THE DATA
..........

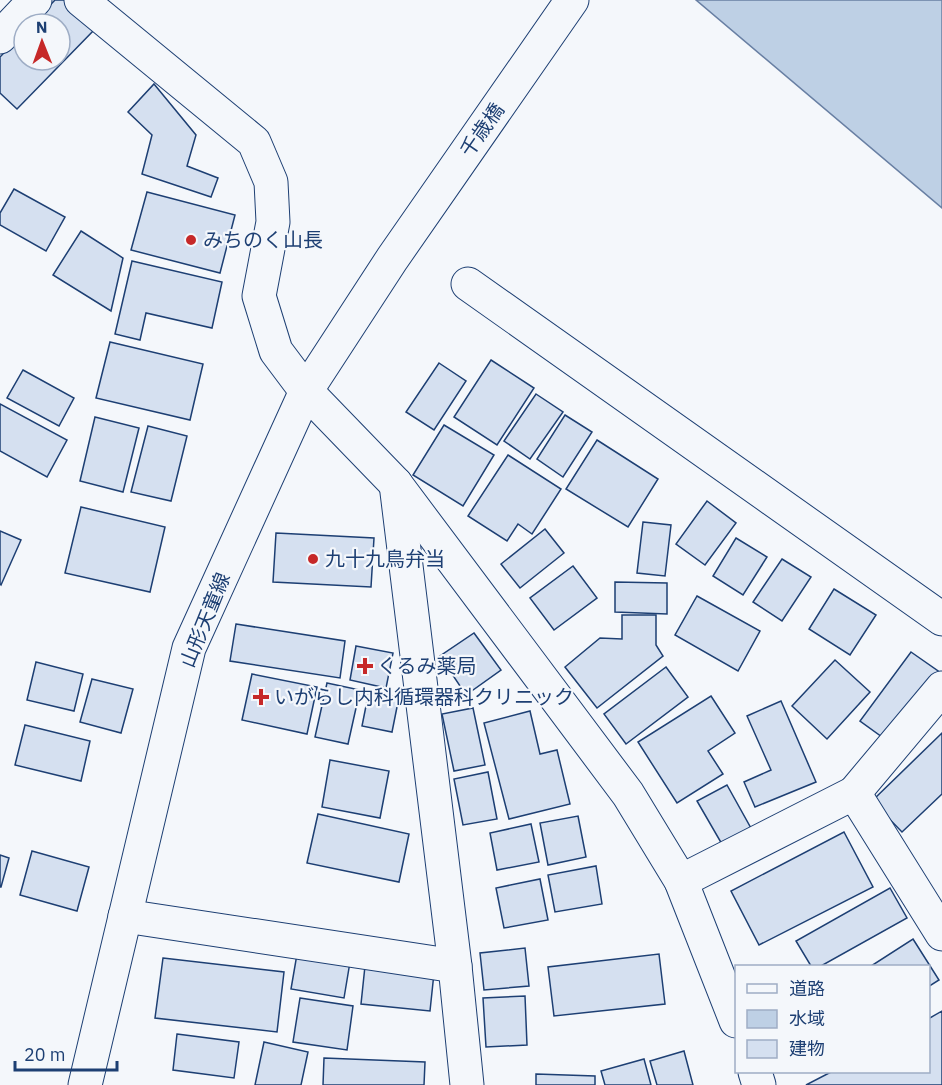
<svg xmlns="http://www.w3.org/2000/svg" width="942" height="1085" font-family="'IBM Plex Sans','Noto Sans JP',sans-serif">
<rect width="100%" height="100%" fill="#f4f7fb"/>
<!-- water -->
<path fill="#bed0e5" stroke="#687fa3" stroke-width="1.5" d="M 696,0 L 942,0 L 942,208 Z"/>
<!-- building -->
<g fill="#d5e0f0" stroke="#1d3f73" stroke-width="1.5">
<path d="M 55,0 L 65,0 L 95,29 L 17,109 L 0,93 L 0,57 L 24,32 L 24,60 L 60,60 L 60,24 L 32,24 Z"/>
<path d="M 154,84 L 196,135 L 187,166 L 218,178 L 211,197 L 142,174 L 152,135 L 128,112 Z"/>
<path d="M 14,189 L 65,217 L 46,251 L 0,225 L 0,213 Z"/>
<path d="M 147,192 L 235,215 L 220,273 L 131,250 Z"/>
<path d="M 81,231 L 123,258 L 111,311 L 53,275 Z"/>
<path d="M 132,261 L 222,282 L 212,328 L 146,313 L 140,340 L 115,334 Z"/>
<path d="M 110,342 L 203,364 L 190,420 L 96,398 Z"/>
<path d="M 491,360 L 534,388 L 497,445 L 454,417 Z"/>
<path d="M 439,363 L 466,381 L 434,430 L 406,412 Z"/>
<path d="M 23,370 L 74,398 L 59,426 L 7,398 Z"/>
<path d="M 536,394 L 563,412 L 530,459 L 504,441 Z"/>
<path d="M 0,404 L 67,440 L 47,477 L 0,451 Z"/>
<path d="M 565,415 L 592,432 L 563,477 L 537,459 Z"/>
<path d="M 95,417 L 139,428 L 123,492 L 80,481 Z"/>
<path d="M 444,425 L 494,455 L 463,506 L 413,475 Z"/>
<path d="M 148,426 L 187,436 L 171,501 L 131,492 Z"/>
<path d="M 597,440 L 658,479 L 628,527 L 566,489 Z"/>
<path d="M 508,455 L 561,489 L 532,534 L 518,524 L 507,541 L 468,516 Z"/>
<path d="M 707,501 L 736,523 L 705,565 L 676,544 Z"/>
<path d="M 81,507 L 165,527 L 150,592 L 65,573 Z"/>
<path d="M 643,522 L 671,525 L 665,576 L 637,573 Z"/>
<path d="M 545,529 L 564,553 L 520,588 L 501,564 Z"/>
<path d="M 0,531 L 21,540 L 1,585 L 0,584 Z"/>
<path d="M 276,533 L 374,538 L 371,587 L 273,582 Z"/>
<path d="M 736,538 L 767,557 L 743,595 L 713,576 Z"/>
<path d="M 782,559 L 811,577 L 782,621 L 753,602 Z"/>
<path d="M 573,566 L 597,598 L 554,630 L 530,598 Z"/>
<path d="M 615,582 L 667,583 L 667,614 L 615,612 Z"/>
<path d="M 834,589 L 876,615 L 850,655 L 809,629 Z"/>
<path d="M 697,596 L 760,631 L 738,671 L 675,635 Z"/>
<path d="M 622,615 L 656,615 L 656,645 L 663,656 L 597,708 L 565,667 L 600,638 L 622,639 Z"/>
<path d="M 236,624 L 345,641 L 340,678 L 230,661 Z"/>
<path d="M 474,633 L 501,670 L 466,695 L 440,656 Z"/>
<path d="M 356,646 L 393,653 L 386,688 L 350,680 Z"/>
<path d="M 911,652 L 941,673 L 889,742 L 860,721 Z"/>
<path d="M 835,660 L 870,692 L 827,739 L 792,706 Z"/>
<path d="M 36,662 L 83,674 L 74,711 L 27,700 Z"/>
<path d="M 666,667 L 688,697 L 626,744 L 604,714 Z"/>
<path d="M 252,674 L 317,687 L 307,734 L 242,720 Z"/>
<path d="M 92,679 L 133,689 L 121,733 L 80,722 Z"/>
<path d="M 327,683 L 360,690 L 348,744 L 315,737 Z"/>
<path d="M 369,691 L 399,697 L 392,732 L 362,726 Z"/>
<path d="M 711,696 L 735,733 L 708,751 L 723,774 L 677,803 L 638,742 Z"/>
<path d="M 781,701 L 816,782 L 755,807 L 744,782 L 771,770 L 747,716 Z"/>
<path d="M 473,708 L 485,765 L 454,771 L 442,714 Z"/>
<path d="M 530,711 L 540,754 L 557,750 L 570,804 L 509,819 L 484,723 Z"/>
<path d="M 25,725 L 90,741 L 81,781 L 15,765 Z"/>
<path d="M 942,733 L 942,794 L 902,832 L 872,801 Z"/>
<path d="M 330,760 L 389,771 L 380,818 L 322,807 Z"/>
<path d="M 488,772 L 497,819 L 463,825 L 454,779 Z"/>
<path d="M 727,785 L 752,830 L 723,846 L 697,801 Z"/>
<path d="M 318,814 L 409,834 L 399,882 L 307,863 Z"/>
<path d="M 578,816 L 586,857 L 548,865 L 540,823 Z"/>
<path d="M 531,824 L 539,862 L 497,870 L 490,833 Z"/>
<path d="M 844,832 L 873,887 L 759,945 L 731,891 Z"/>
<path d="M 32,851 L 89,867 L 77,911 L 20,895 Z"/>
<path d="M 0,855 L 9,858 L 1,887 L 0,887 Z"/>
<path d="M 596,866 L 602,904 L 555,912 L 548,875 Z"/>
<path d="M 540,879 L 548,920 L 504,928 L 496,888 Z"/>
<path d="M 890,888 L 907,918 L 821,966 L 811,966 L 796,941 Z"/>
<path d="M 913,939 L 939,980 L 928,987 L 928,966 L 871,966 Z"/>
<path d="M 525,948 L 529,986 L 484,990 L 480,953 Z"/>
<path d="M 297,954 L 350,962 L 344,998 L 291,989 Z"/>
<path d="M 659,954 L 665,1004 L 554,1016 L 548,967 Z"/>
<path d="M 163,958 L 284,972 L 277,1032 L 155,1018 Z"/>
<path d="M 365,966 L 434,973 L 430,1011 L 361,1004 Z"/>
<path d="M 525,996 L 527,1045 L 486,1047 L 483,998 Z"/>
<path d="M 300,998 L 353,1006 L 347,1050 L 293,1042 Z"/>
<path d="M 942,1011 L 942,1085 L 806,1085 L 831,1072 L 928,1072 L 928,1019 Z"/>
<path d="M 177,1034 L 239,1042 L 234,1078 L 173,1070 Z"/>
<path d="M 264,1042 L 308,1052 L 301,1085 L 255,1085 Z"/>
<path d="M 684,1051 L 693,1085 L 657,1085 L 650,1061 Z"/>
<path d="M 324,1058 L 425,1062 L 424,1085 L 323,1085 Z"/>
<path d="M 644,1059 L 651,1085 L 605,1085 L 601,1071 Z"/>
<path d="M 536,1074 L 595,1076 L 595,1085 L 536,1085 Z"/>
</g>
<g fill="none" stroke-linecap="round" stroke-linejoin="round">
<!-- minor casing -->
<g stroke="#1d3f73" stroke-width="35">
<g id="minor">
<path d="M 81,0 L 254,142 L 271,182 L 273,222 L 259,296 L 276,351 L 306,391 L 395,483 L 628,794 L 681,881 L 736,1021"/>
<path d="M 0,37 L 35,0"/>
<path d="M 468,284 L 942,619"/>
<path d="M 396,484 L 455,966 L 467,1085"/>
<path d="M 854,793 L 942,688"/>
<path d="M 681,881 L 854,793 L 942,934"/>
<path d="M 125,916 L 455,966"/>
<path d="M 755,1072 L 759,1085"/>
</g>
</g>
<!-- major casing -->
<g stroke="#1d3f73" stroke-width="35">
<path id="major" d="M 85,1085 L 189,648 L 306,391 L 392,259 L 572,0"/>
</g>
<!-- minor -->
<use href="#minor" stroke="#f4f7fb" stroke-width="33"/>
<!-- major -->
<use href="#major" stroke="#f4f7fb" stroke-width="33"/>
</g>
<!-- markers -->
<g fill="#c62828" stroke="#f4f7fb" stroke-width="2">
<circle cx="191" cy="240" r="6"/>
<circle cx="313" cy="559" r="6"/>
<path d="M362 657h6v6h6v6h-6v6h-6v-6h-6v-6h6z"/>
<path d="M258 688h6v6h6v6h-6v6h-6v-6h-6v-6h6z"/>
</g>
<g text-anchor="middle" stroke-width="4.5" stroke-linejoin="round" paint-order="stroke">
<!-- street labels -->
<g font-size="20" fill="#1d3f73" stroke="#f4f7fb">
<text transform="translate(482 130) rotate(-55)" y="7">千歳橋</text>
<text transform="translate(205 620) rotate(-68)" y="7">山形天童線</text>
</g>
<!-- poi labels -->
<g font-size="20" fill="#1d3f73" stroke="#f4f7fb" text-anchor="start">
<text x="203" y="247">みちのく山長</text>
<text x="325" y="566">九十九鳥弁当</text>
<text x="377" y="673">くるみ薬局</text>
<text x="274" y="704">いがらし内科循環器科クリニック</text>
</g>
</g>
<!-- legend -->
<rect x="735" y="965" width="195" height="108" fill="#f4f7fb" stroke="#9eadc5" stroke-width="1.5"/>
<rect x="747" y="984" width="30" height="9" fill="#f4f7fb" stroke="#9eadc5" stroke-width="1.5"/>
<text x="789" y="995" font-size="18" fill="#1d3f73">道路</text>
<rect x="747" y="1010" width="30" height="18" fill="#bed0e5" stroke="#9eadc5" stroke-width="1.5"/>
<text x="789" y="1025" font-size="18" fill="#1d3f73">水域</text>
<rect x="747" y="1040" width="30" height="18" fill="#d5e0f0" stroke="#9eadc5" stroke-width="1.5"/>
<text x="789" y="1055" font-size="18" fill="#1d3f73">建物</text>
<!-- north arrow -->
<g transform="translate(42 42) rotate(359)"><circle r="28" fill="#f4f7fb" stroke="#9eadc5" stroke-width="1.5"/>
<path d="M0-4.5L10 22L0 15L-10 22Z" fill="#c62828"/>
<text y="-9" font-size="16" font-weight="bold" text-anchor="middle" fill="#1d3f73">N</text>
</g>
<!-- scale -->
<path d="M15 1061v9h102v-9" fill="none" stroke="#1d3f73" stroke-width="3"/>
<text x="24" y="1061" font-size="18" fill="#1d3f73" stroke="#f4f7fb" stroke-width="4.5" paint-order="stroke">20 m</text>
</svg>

..........

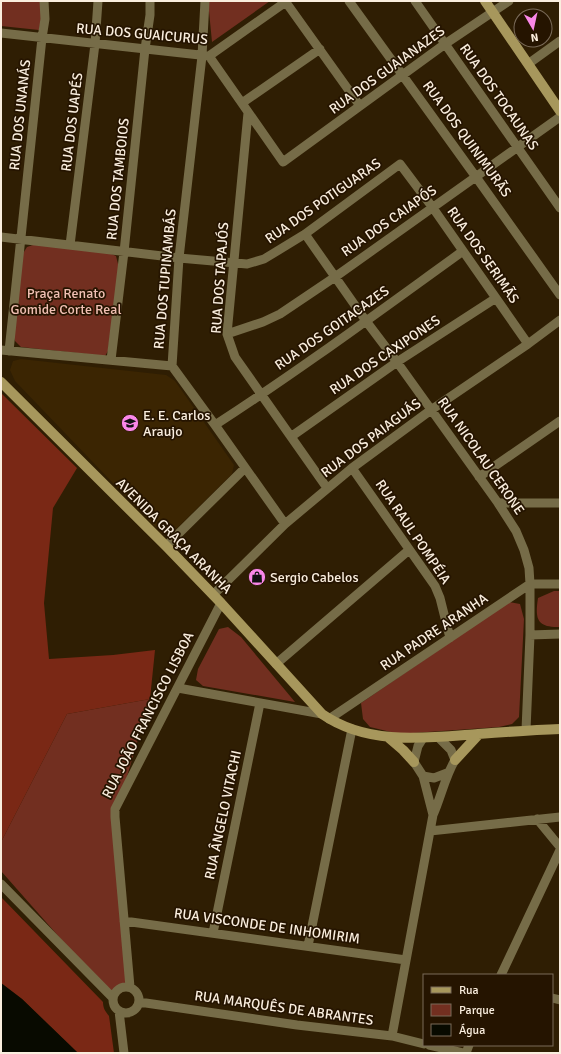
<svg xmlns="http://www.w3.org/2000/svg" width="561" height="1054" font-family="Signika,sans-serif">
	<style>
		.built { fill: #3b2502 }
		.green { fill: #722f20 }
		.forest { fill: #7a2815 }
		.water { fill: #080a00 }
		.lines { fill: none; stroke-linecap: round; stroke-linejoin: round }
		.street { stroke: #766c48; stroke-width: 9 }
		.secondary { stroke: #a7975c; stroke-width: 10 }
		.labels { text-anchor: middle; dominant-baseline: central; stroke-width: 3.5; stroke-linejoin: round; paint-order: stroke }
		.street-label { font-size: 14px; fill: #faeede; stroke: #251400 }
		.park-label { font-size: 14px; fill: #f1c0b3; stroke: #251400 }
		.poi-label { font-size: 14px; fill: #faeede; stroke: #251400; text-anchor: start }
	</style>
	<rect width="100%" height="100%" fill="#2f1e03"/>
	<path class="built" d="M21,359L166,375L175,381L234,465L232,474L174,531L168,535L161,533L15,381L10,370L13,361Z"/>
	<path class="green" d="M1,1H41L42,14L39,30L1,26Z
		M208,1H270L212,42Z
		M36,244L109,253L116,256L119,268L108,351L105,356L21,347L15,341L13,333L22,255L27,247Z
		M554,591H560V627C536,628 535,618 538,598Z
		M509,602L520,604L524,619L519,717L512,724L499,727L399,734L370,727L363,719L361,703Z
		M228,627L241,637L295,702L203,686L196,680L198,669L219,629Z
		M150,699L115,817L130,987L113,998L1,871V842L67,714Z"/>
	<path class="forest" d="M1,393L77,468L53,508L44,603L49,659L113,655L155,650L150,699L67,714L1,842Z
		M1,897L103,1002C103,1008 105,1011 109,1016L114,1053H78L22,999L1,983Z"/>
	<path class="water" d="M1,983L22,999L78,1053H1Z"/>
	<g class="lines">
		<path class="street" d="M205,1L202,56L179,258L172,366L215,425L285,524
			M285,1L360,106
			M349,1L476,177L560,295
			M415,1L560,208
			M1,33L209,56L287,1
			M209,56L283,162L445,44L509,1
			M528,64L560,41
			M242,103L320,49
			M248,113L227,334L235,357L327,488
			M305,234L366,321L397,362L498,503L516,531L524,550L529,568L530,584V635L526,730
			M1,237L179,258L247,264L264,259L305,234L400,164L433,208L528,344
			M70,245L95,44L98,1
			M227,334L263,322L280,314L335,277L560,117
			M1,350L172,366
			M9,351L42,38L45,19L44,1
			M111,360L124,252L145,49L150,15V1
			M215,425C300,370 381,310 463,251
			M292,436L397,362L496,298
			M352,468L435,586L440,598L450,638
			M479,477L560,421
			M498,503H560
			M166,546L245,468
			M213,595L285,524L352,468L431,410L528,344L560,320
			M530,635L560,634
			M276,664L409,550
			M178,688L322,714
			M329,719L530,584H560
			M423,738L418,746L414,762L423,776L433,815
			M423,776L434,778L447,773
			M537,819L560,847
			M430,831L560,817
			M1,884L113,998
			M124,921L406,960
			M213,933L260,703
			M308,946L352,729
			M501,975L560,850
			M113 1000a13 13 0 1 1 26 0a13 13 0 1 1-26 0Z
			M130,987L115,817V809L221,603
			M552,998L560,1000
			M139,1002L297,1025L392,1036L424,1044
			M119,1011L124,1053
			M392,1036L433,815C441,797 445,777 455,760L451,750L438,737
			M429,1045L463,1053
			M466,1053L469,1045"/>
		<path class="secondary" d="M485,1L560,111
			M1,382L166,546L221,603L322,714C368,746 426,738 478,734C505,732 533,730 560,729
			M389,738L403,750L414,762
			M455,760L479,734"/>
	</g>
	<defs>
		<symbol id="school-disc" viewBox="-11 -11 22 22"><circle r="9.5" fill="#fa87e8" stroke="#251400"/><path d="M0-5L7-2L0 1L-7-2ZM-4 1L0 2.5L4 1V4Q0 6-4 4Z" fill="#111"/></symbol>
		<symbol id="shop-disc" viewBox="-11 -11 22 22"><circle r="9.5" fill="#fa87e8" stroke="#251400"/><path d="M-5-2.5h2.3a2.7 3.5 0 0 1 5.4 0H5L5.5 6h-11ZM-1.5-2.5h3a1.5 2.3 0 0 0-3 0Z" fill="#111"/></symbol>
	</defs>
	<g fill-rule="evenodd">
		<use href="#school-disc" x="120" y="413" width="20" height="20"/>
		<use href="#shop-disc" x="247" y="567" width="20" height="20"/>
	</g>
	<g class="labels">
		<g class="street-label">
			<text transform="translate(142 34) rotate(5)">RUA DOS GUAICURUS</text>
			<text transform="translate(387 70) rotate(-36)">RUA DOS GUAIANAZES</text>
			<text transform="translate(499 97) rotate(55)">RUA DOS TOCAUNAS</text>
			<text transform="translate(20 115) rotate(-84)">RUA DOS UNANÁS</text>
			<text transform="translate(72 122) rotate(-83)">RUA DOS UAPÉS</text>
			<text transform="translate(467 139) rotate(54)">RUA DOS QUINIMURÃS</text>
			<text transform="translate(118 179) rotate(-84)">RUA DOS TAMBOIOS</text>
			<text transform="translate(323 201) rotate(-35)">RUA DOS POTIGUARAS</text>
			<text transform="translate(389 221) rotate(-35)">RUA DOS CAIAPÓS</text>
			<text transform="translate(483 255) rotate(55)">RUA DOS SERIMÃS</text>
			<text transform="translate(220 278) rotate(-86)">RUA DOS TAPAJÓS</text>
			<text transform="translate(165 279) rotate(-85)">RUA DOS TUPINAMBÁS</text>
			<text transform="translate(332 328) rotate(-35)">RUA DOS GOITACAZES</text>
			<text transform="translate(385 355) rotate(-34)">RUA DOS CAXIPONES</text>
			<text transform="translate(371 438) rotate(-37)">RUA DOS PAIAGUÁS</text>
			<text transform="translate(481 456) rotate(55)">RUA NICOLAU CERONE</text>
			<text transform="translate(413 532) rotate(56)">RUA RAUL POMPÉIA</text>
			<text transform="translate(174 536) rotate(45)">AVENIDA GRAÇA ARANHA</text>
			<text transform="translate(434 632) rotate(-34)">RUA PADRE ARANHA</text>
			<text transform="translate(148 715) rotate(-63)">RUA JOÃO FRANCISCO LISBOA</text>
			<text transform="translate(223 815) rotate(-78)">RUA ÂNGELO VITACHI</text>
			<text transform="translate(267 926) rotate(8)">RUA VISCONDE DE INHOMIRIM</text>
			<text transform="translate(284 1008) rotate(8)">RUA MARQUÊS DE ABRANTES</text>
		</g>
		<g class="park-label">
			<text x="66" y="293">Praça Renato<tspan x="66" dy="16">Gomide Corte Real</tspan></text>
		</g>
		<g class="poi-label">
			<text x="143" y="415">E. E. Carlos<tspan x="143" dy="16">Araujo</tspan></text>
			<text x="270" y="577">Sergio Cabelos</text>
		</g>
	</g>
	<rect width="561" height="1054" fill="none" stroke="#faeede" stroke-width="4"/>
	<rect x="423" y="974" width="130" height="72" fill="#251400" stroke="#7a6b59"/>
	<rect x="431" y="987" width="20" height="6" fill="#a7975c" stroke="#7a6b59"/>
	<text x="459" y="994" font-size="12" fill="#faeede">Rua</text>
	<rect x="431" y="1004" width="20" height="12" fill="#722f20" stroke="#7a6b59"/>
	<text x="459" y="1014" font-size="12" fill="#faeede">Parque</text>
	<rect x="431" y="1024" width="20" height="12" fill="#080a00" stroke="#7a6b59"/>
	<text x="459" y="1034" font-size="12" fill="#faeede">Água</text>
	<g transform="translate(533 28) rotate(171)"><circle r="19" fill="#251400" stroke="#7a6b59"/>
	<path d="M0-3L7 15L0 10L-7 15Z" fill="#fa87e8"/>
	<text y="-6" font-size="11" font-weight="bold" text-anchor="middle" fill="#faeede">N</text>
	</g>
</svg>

..........

WHAT THIS TASK INVOLVES
Your answer must be the lines above from the one containing "<!-- minor casing -->" to the one containing "<!-- legend -->", both included, restated word for word.

COMPLETED TASK
<!-- minor casing -->
<g stroke="#1d3f73" stroke-width="35">
<g id="minor">
<path d="M 81,0 L 254,142 L 271,182 L 273,222 L 259,296 L 276,351 L 306,391 L 395,483 L 628,794 L 681,881 L 736,1021"/>
<path d="M 0,37 L 35,0"/>
<path d="M 468,284 L 942,619"/>
<path d="M 396,484 L 455,966 L 467,1085"/>
<path d="M 854,793 L 942,688"/>
<path d="M 681,881 L 854,793 L 942,934"/>
<path d="M 125,916 L 455,966"/>
<path d="M 755,1072 L 759,1085"/>
</g>
</g>
<!-- major casing -->
<g stroke="#1d3f73" stroke-width="35">
<path id="major" d="M 85,1085 L 189,648 L 306,391 L 392,259 L 572,0"/>
</g>
<!-- minor -->
<use href="#minor" stroke="#f4f7fb" stroke-width="33"/>
<!-- major -->
<use href="#major" stroke="#f4f7fb" stroke-width="33"/>
</g>
<!-- markers -->
<g fill="#c62828" stroke="#f4f7fb" stroke-width="2">
<circle cx="191" cy="240" r="6"/>
<circle cx="313" cy="559" r="6"/>
<path d="M362 657h6v6h6v6h-6v6h-6v-6h-6v-6h6z"/>
<path d="M258 688h6v6h6v6h-6v6h-6v-6h-6v-6h6z"/>
</g>
<g text-anchor="middle" stroke-width="4.5" stroke-linejoin="round" paint-order="stroke">
<!-- street labels -->
<g font-size="20" fill="#1d3f73" stroke="#f4f7fb">
<text transform="translate(482 130) rotate(-55)" y="7">千歳橋</text>
<text transform="translate(205 620) rotate(-68)" y="7">山形天童線</text>
</g>
<!-- poi labels -->
<g font-size="20" fill="#1d3f73" stroke="#f4f7fb" text-anchor="start">
<text x="203" y="247">みちのく山長</text>
<text x="325" y="566">九十九鳥弁当</text>
<text x="377" y="673">くるみ薬局</text>
<text x="274" y="704">いがらし内科循環器科クリニック</text>
</g>
</g>
<!-- legend -->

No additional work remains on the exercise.